Export Increase does not Guarantee Employment Increase 

So-called “Growth without Employment” is one of the distinctive features that characterize the era of financial globalization. The US and Korean governments have been arguing that the FTA will increase bilateral trade and create employment in both countries. However, it has already become a myth that increase in export and trade lead to a rise in employment. As for Korea, the added-value inducement coefficient of export has continuously decreased from 0.711 in 1993 to 0.600 in 2007. Meanwhile, the import inducement coefficient of export has risen from 0.367 in 2000 to 0.400 in 2007, as the Korean economy has become growingly dependent on imported parts and materials. This means that an increase in export leads to a rise in import, while employment remains relatively unchanged. The cause of this phenomenon is that large export companies have raised overseas outsourcing, while the inter-industrial effects of export industries have been reduced. As of 2005, export industries accounted for only 20 percent of overall jobs. The FTA provisions regarding Government Procurement, Rules of Origin and Investment will accelerate the trend of “Growth without Employment.” 
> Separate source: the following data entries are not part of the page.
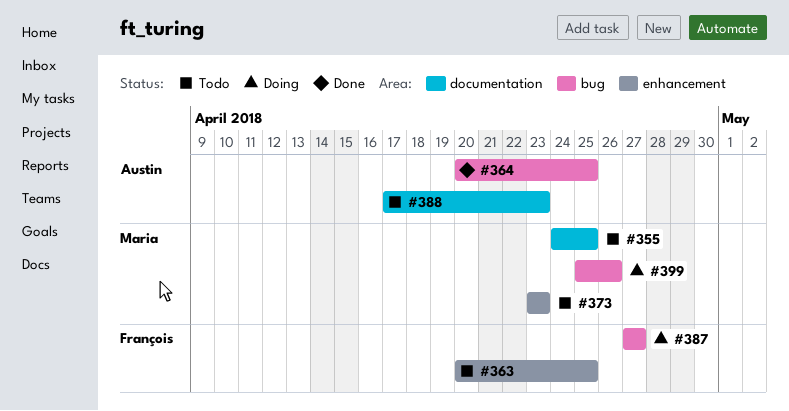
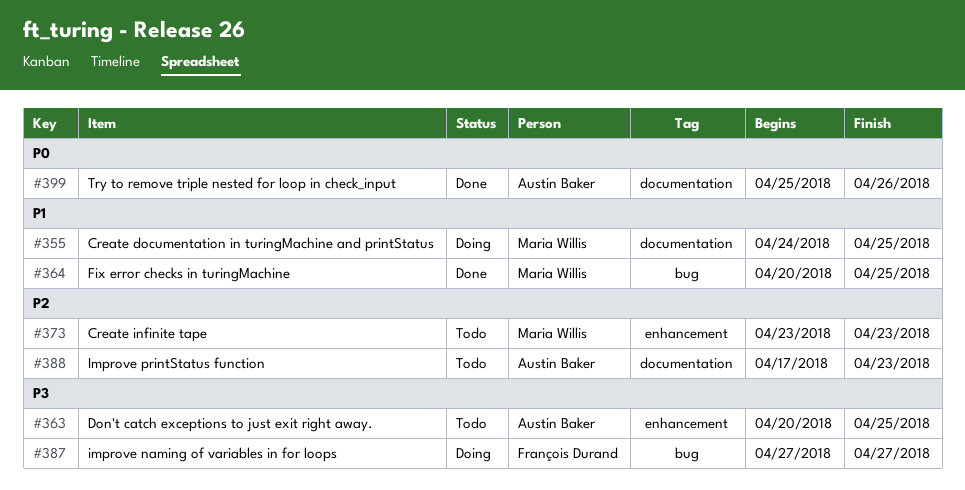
#355, status: Todo -> Doing
#363, owner: François Durand -> Austin Baker
#364, owner: Austin Baker -> Maria Willis
#399, status: Doing -> Done
#399, owner: Maria Willis -> Austin Baker
#399, label: bug -> documentation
The U.S. is no exception for the trend of “Growth without Employment”. Under the North American Free Trade Agreement(NAFTA), more than a million U.S. jobs were displaced from 1993 to 2004. And according to Economic Policy Institute economist Rob Scott, the implementation of the KORUS FTA will eliminate around 159,000 American jobs.

In Conclusion, the KORUS FTA is not a “Job-Creating” FTA, but “Job-Killing” Pact. It should be emphasized that the experiences of NAFTA shows us that employment crisis cannot be solved through trade and export increase to overseas market. 
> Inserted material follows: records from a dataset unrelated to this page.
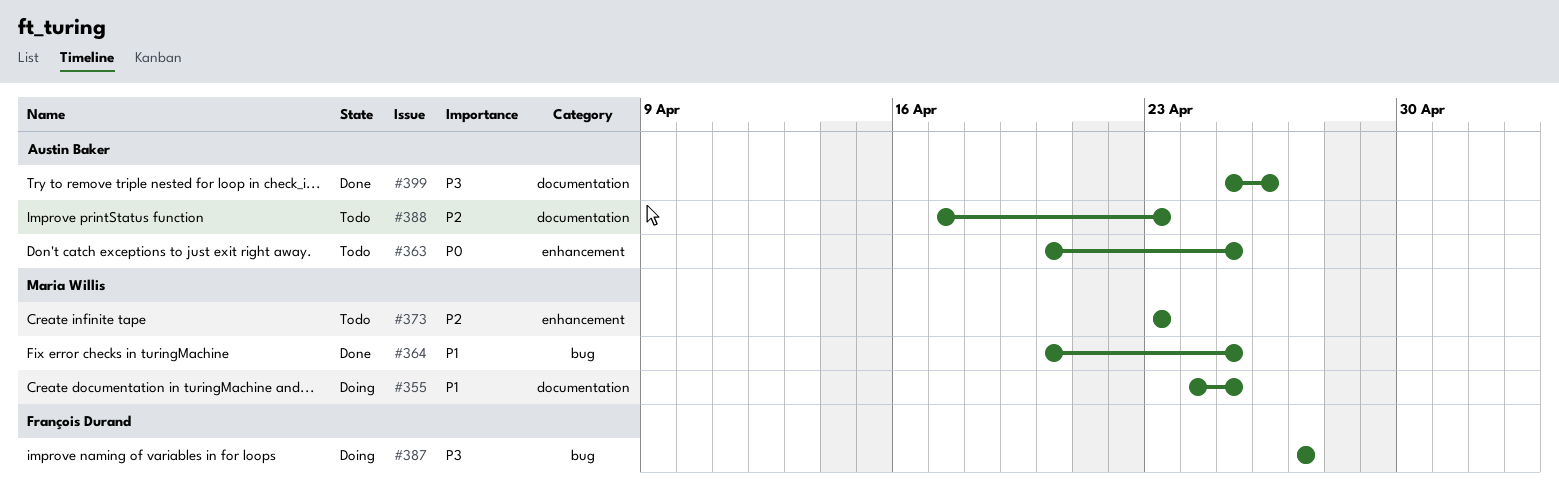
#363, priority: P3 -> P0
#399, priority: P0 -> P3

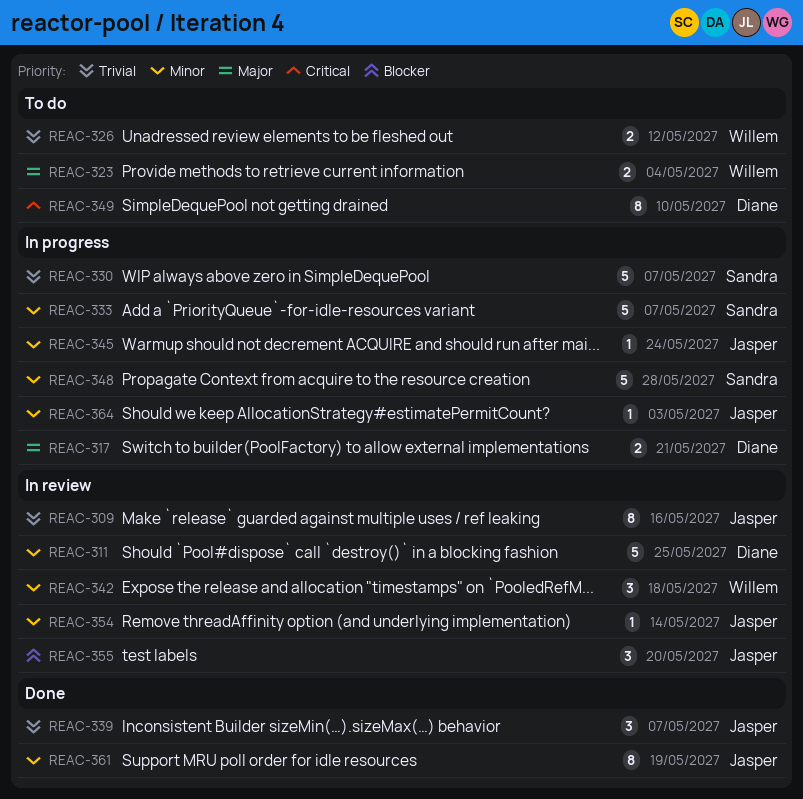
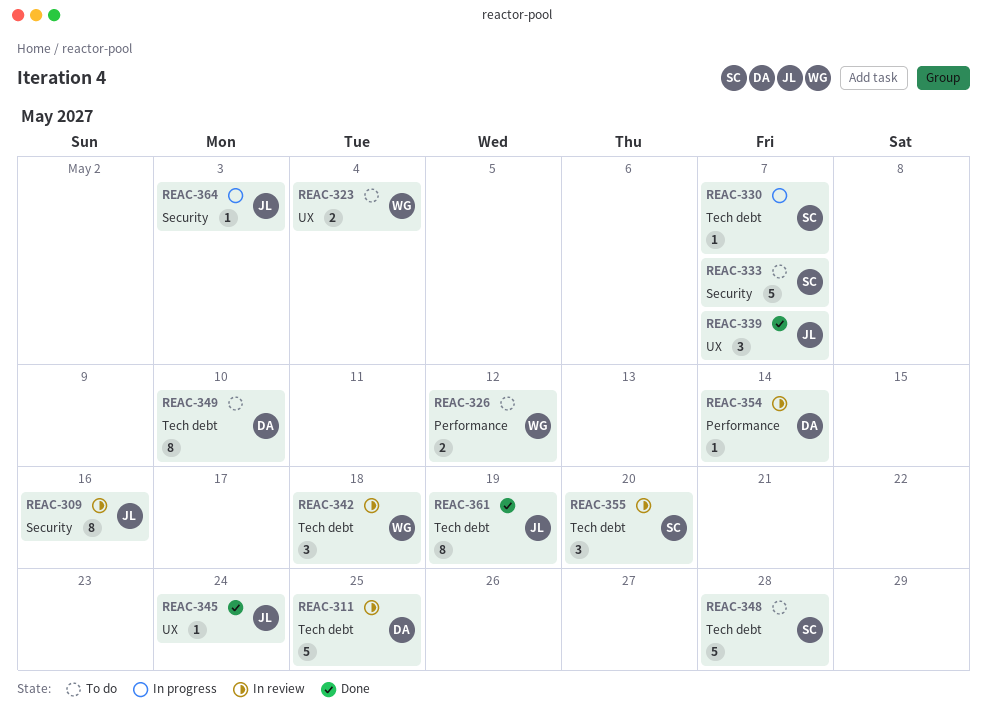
REAC-317: present -> none
REAC-330, estimate: 5 -> 1
REAC-333, status: In progress -> To do
REAC-345, status: In progress -> Done
REAC-348, status: In progress -> To do
REAC-354, owner: Jasper -> Diane
REAC-355, owner: Jasper -> Sandra

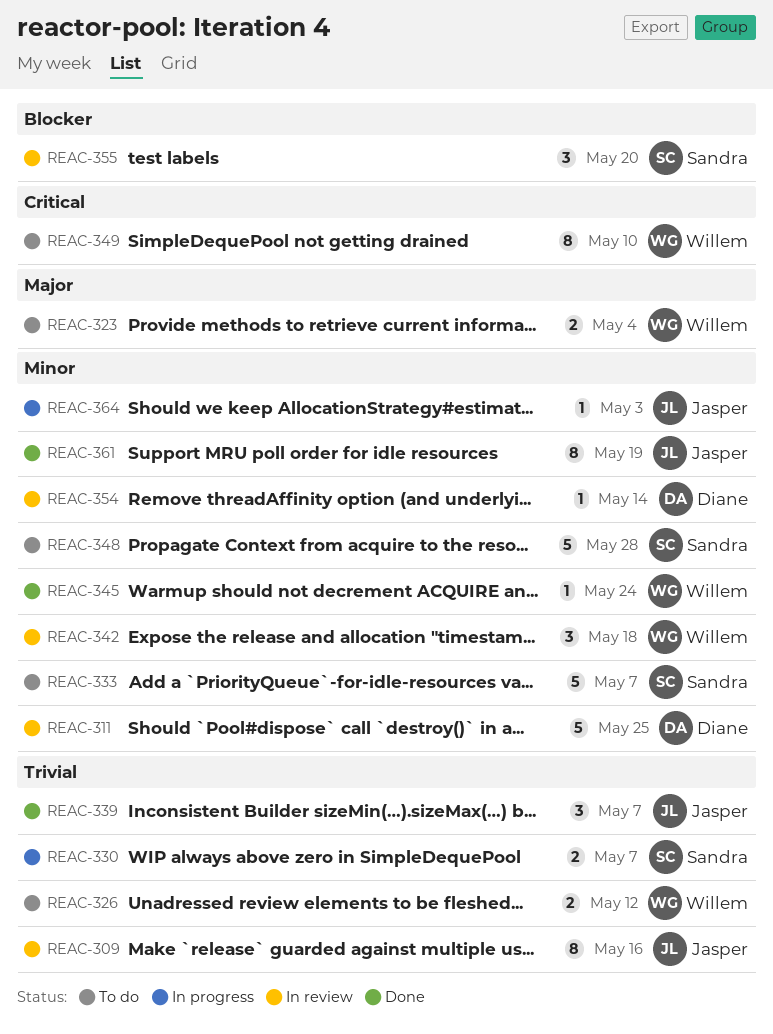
REAC-330, estimate: 1 -> 2
REAC-345, owner: Jasper -> Willem
REAC-349, owner: Diane -> Willem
Basic Labor Rights Guaranteed Poorly in both Countries 

The guarantee of basic labor rights by the two governments is poor and many key international labor standards have not been observed. Even though stable, decent-wage jobs are replaced with temporary, precarious ones, the governments are overlooking these problems. Thus, working conditions for workers in the two countries are worsening. Workers are being forced to work more with less pay, and many of working families are thrown under the poverty line. Moreover, migrant workers are facing severe exploitation, as they are deprived of their rights. The two governments have not ratified the ILO Conventions Nos. 87 and 98, which are core international labor standards for the freedom of association. This shows that labor rights are poorly guaranteed in these countries. Labor laws of the US and Korea must be revised to guarantee workers basic labor rights widely, including right to collective bargaining and right to collective action, so that workers of both countries can equally enjoy the potential benefits of trade.